December 14, 2022

In The News: The Pandemic Broke the Flu … Again

The Atlantic reports the early and increased levels of flu and RSV are inundating hospitals nationwide. By mid-November, nearly 3/4ths of U.S. pediatric hospital beds were full. Some hospitals turned to lessons from the pandemic and set up tents outside their emergency departments to handle overflow. The surge led to a request for the administration to declare a state of emergency as well as planning for a potential second wave following the holiday season.

RSV and flu arrived earlier than normal to join COVID in the creation of the tripledemic. COVID mitigation factors are seen as contributing to the explosion in cases for the other viruses as masking and isolation lessened exposure to infants and children who would normally have encounters by now. Also, those who were pregnant during COVID may not have encountered the infections to pass along substantial antibodies.

While healthcare professionals work to manage the crisis and accept COVID-19 will likely continue to infect people, there are hopes that next year will be different. For one, the viruses and people’s bodies should be accustomed to a normal circulating pattern. The greater promise is a possible RSV vaccine expected to be approved by the FDA by next fall, along with approving an antibody therapy already in use in Europe. There is also interest in what role possible viral interference could play in limiting simultaneous spikes going forward.

The story notes none of those outcomes, however, are guaranteed. Even with an RSV vaccine, some parents may decide against having it administered to their children just as they have largely shunned the COVID-19 vaccine for the age group. There could also be a new COVID variant or novel flu strain that upsets expectations. Regardless, with new and established tools, better prepared immune systems, and  pandemic-inspired knowledge, the next season of respiratory viruses may not be as disruptive.

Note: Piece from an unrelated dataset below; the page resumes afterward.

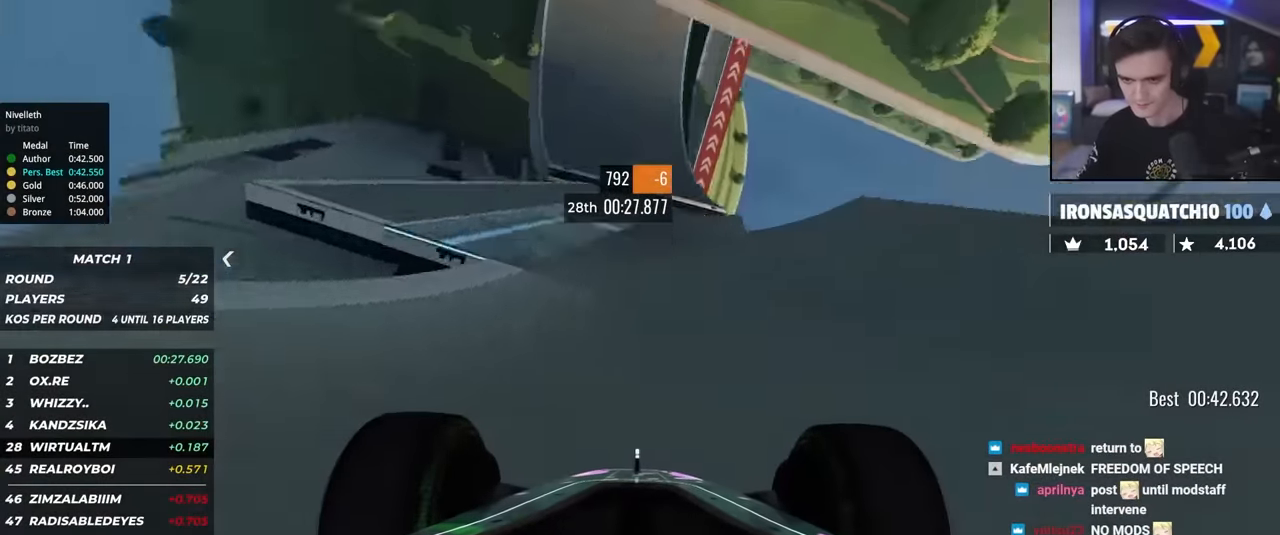
{"keys": ["left", "up"], "events": [[116, "left", "down"], [166, "left", "up"], [300, "left", "down"], [350, "left", "up"], [500, "left", "down"]]}
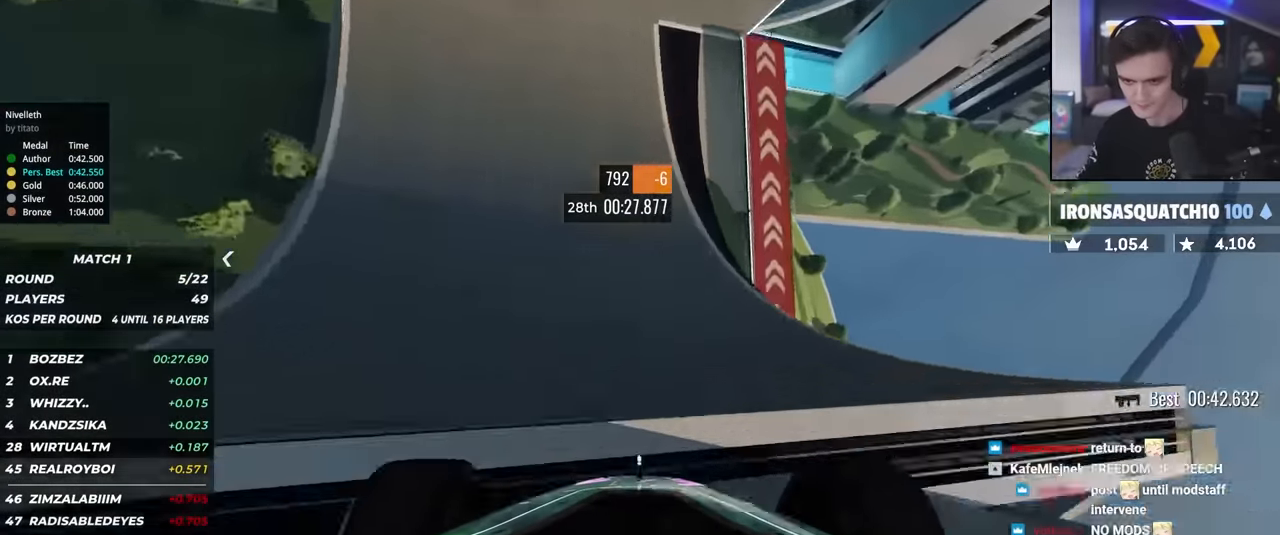
{"keys": ["up"], "events": [[100, "left", "up"], [183, "left", "down"], [366, "left", "up"]]}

Several PIDS members are noted in the story. Kathryn Edwards said, “Everything is happening at once. We had so little contagion during the time we were trying to keep COVID at bay.” Regarding virus occurrence, Asuncion Mejias added, “We just haven’t had a break…[a more regular calendar] will make our lives easier.” Mari Nakamura, Flor Muñoz Rivas, and Octavio Ramilo also appear.

Improving the health of children worldwide through philanthropic support of scientific and educational programs.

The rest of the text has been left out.